Highly acclaimed by James Baldwin, Pierre Emmanuel, Paul Willems and Edmund White, Russo's writings have been translated into several languages. In the second novel Zapinette Goes To New York, the wise-child reveals a greater maturity. She even falls in love with a boy from Staten Island. Unky Berky tries to 'rediscover America with fresh eyes'. Euro-Zapinette reveals her most exalted mood in the multicultural Belgium. No more she thinks of Disneyland and Coca-Cola. Aware now of the European colonization, Zapinette is now awake to the need of tolerance. Russo's vision is marked by an inner veracity, and it is nothing short of a miracle that through the creation of Zapinette, Russo is able to grasp the root of the things by her witty and acute reflections, pregnant and random suggestions.

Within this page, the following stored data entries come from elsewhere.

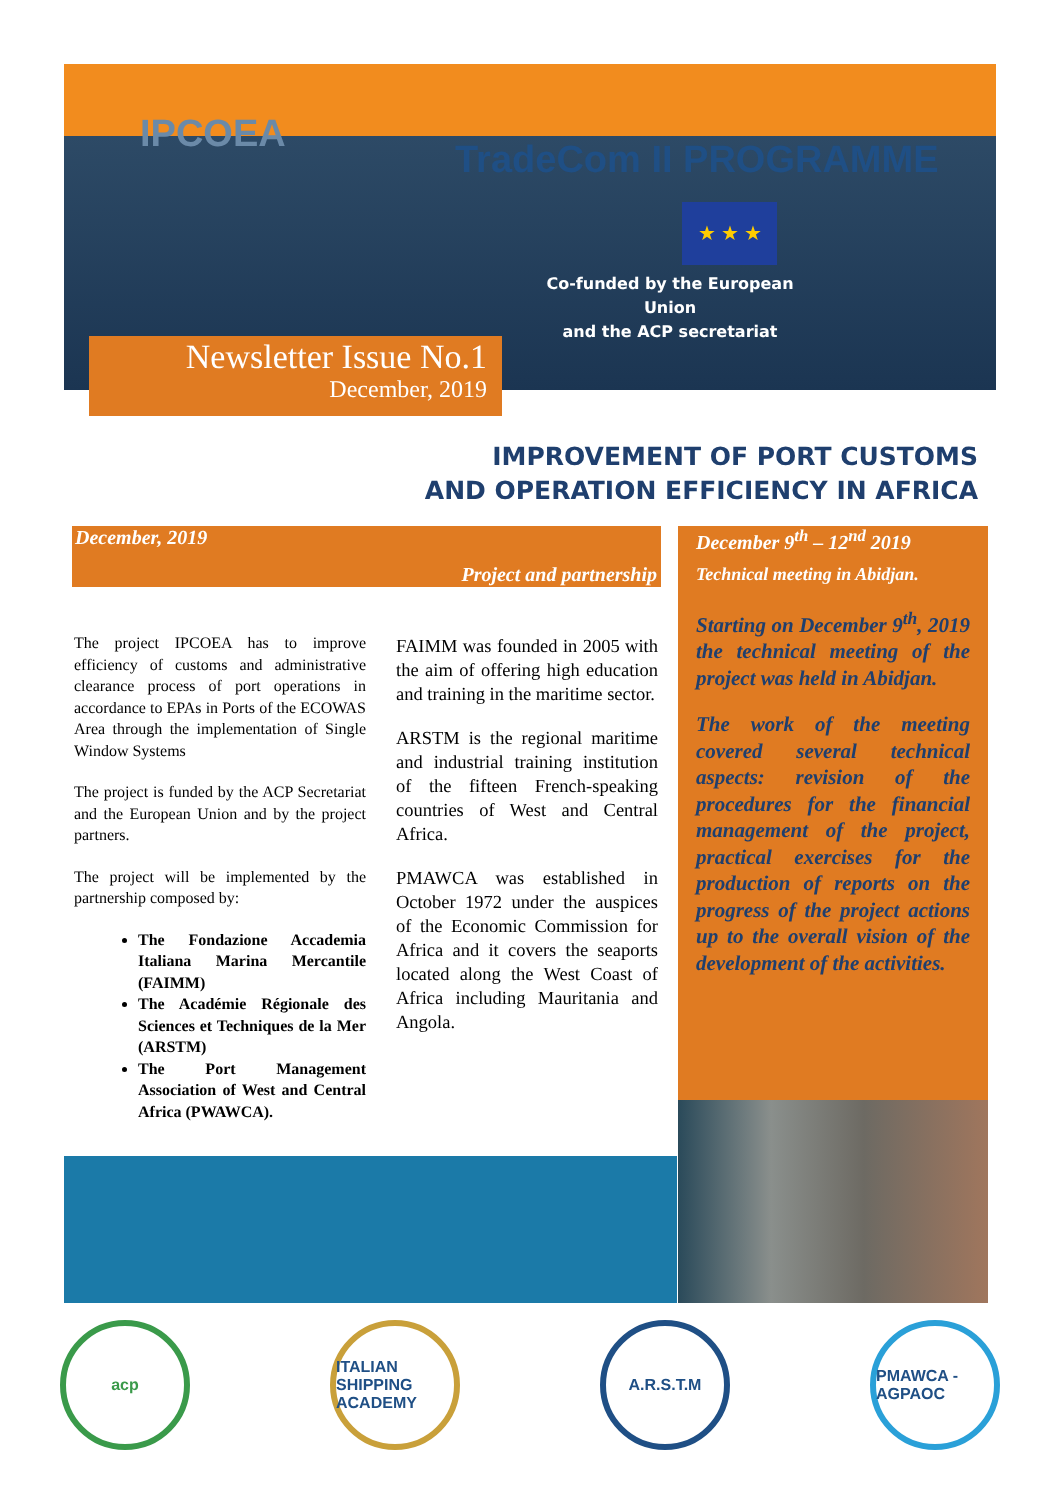IPCOEA
TradeCom II PROGRAMME
★ ★ ★
Co-funded by the European Union
and the ACP secretariat
Newsletter Issue No.1
December, 2019
IMPROVEMENT OF PORT CUSTOMS
AND OPERATION EFFICIENCY IN AFRICA
December, 2019
Project and partnership
The project IPCOEA has to improve efficiency of customs and administrative clearance process of port operations in accordance to EPAs in Ports of the ECOWAS Area through the implementation of Single Window Systems
The project is funded by the ACP Secretariat and the European Union and by the project partners.
The project will be implemented by the partnership composed by:
The Fondazione Accademia Italiana Marina Mercantile (FAIMM)
The Académie Régionale des Sciences et Techniques de la Mer (ARSTM)
The Port Management Association of West and Central Africa (PWAWCA).
FAIMM was founded in 2005 with the aim of offering high education and training in the maritime sector.
ARSTM is the regional maritime and industrial training institution of the fifteen French-speaking countries of West and Central Africa.
PMAWCA was established in October 1972 under the auspices of the Economic Commission for Africa and it covers the seaports located along the West Coast of Africa including Mauritania and Angola.
December 9<sup>th</sup> – 12<sup>nd</sup> 2019
Technical meeting in Abidjan.
Starting on December 9<sup>th</sup>, 2019 the technical meeting of the project was held in Abidjan.
The work of the meeting covered several technical aspects: revision of the procedures for the financial management of the project, practical exercises for the production of reports on the progress of the project actions up to the overall vision of the development of the activities.
acp ITALIAN SHIPPING ACADEMY
A.R.S.T.M PMAWCA - AGPAOC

Russo's greatest achievement and main attraction throughout Oh Zaperetta is in exploring Zapinette's highly eloquent consciousness fascinated by various milieus, and thus creating a subtle design of multiple vision, which results in her self-realisation. Oh Zaperetta is an 'interior' novel, because Russo is revealing all those thought-sequences, which occupy the consciousness of Zapinette. One of the best illustrations of Russo's sense of humour is evident in those scenes which describe a revised version of Bible's Ten Commandments:
To 'Thou shalt honour your father and mother', I have added, "not if your dad ran away, leaving you and your mom on the dole, without a single farting...For 'Thou shalt not kill', I had to specify, "In case you get shot at by snipers like in Sarjevo and they missed you, throw back a hand grenade, unless you consider yourself a target not worth two farthings."
This whole passage is worth reading to understand what Russo is after. He is not evoking Rabelais' uproarious laughter. He is discovering the pathos in the comical situations. What is extraordinary about Oh Zaperetta is that Russo 'awakens and enlarges the mind itself by rendering it the receptacle of a thousand unapprehended combinations of thought'.